Depois de muita espera e o hype quase me matar do coração, finalmente The Batman de Matt Reeves estrelado por Robert Pattinson e Zoë Kravitz já está em exibição aqui em terras tupiniquins, então segue nossa análise totalmente emocionada e livre de spoiler!


Em primeiro lugar vamos combinar que Batman já teve ótimas adaptação para as telonas, inclusive a última delas de Christopher Nolan deixou zero a desejar, então a tarefa de Reeves era justamente nos estregar algo totalmente novo, e para o choque de zero pessoas, entregou tudo e muito mais.


O longa que estreou no último dia 03 é uma grata surpresa (ou não) para quem acompanhou as histórias em quadrinhos do morcego, algumas referências são claras, como a belíssima saga O Longo Dia das Bruxas, Ano Um e a obra-prima O Cavaleiro das Trevas, juntando tudo isso a incrível atuação do elenco e um roteiro redondo e sem grandes firulas o que vemos como resultado é um filme que tem grandes possibilidades de ser um divisor de águas dos filmes do gênero.


Não espere encontrar um filme de herói, The Batman pode ser muita coisa, mas não é um filme de ação com lutas mirabolantes, muito pelo contrário, flerta muito mais com filmes policiais que desvendam mistérios do que com super-heróis em si, inclusive, a escolha de apresentar um Batman muito mais centrado em resolução de crimes do que de fato sair na pancadaria muito me agrada e remete ao que de fato ele é, um detetive.
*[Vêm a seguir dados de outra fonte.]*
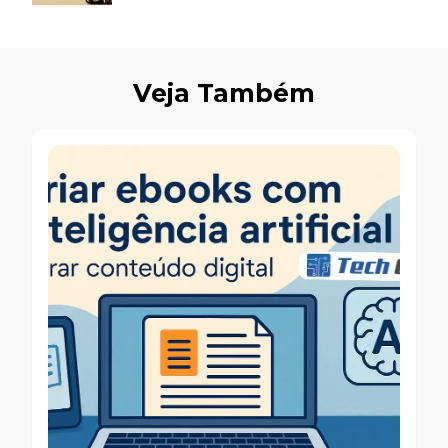
Veja Também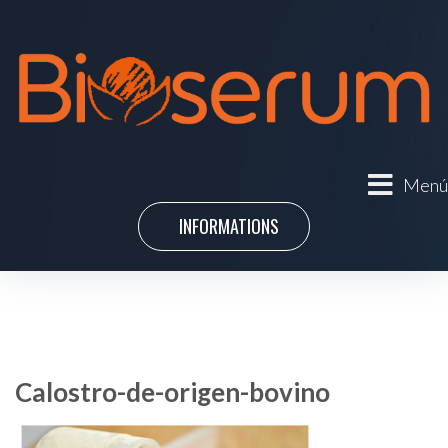
Menú
INFORMATIONS
Calostro-de-origen-bovino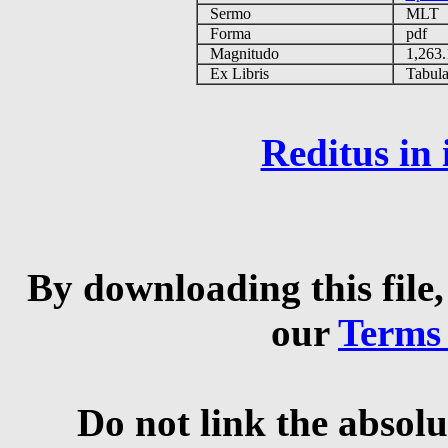
Sermo
MLT
Forma
pdf
Magnitudo
1,263
Ex Libris
Tabulas
Reditus in
By downloading this file,
our
Terms
Do not link the absolu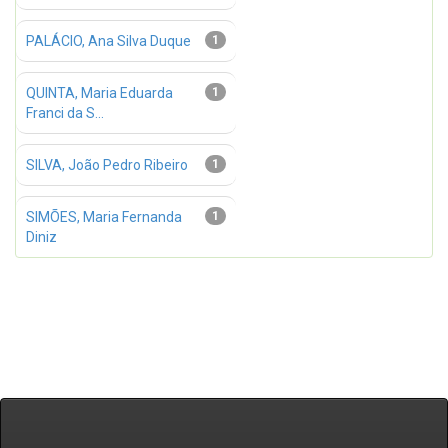
PALÁCIO, Ana Silva Duque
1
QUINTA, Maria Eduarda
1
Franci da S...
SILVA, João Pedro Ribeiro
1
SIMÕES, Maria Fernanda
1
Diniz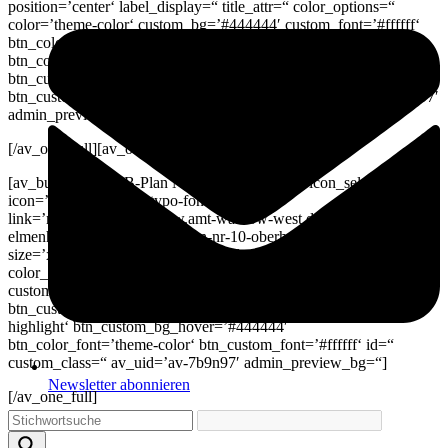
position=’center‘ label_display=“ title_attr=“ color_options=“
color=’theme-color‘ custom_bg=’#444444′ custom_font=’#ffffff‘
btn_color_bg=’theme-color‘ btn_custom_bg=’#444444′
btn_color_bg_hover=’theme-color-highlight‘
btn_custom_bg_hover=’#444444′ btn_color_font=’theme-color‘
btn_custom_font=’#ffffff‘ id=“ custom_class=“ av_uid=’av-7b9n97′
admin_preview_bg=“]
[/av_one_full][av_one_full first av_uid=’av-bbibzf‘]
[av_button label=’B-Plan Nr. 10 „Oberhagen“‚ icon_select=’no‘
icon=’ue800′ font=’entypo-fontello‘
link=’manually,https://www.amt-warnow-west.de/gemeinde-
elmenhorst-lichtenhagen-b-plan-nr-10-oberhagen/‘ link_target=“
size=’x-large‘ position=’center‘ label_display=“ title_attr=“
color_options=“ color=’theme-color‘ custom_bg=’#444444′
custom_font=’#ffffff‘ btn_color_bg=’theme-color‘
btn_custom_bg=’#444444′ btn_color_bg_hover=’theme-color-
highlight‘ btn_custom_bg_hover=’#444444′
btn_color_font=’theme-color‘ btn_custom_font=’#ffffff‘ id=“
custom_class=“ av_uid=’av-7b9n97′ admin_preview_bg=“]
Newsletter abonnieren
[/av_one_full]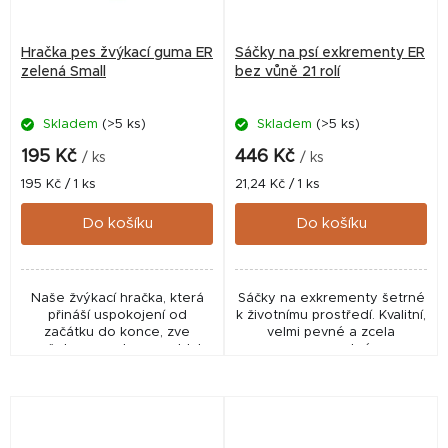
Hračka pes žvýkací guma ER
Sáčky na psí exkrementy ER
zelená Small
bez vůně 21 rolí
Skladem
(>5 ks)
Skladem
(>5 ks)
195 Kč
446 Kč
/ ks
/ ks
Měrná
Měrná
195 Kč / 1 ks
21,24 Kč / 1 ks
cena:
cena:
Do košíku
Do košíku
Naše žvýkací hračka, která
Sáčky na exkrementy šetrné
přináší uspokojení od
k životnímu prostředí. Kvalitní,
začátku do konce, zve
velmi pevné a zcela
vašeho psa, aby se oddal
nepropustné.
své instinktivní potřebě
žvýkat a kousat.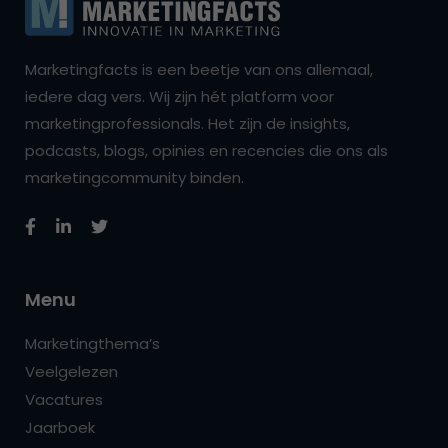
Marketingfacts is een beetje van ons allemaal,
iedere dag vers. Wij zijn hét platform voor
marketingprofessionals. Het zijn de insights,
podcasts, blogs, opinies en recencies die ons als
marketingcommunity binden.
Menu
Marketingthema’s
Veelgelezen
Vacatures
Jaarboek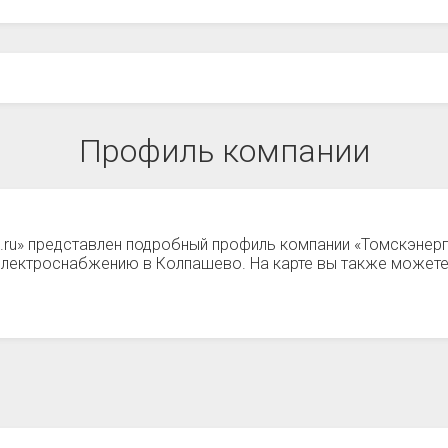
Профиль компании
а.ru» представлен подробный профиль компании «Томскэне
о электроснабжению в Колпашево. На карте вы также може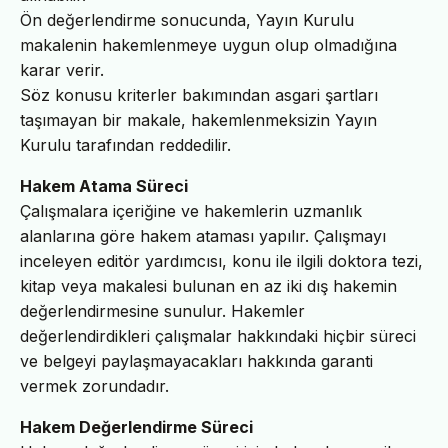
Ön değerlendirme sonucunda, Yayın Kurulu
makalenin hakemlenmeye uygun olup olmadığına
karar verir.
Söz konusu kriterler bakımından asgari şartları
taşımayan bir makale, hakemlenmeksizin Yayın
Kurulu tarafından reddedilir.
Hakem Atama Süreci
Çalışmalara içeriğine ve hakemlerin uzmanlık
alanlarına göre hakem ataması yapılır. Çalışmayı
inceleyen editör yardımcısı, konu ile ilgili doktora tezi,
kitap veya makalesi bulunan en az iki dış hakemin
değerlendirmesine sunulur. Hakemler
değerlendirdikleri çalışmalar hakkındaki hiçbir süreci
ve belgeyi paylaşmayacakları hakkında garanti
vermek zorundadır.
Hakem Değerlendirme Süreci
A ausência de luz e a intencionalidade de usar o vermelho em demasia nos faz pensar em uma Gotham doente e problemática, consumida por uma onde de crimes, violência e muita corrupção (Frank Miller, corre aqui), corrupção essa que fica muito transparente quando pensamos nos antagonistas apresentados, o que conseguimos perceber é que existe toda uma rede de crime organizado em Gotham que está muito bem interligada e infelizmente funcionando, então não temos motivos isolados de cada um dos personagens eles giram em torno de algo maior que é a corrupção.


As quase 3horas de filme passam rápido e são necessárias para que o roteiro se desenvolva de maneira meticulosa sem se apressar em nos apresentar rápidas conclusões e resoluções de problemas, mais uma vez, Matt Reeves acertou na escolha de um desenvolvimento mais lento combinando totalmente com a atmosfera arrastada e pouco convidativa de Gotham.


O fato é que The Batman entra para aquela categoria de filmes que nos fará pensar por um tempo, pois não é apenas um filme de quadrinhos, é um filme que escancara a disparidade social do mundo em que vivemos é um filme que dá vários tapas na cara de uma elite que vive presa em uma torre de marfim. Selina Kyle (Zoë Kravitz) e Charada (Paul Dano) são um ótimo exemplo de como pode-se sucumbir ao crime quando se está inserido nas camadas mais pobres da sociedade.



Mesmo já sabendo que o filme se torne uma trilogia dentro dos próximos anos, The Batman funciona bem sozinho, agora a pergunta que não quer calar, será que The Batman ganha o selo "This is cinema" de aprovação?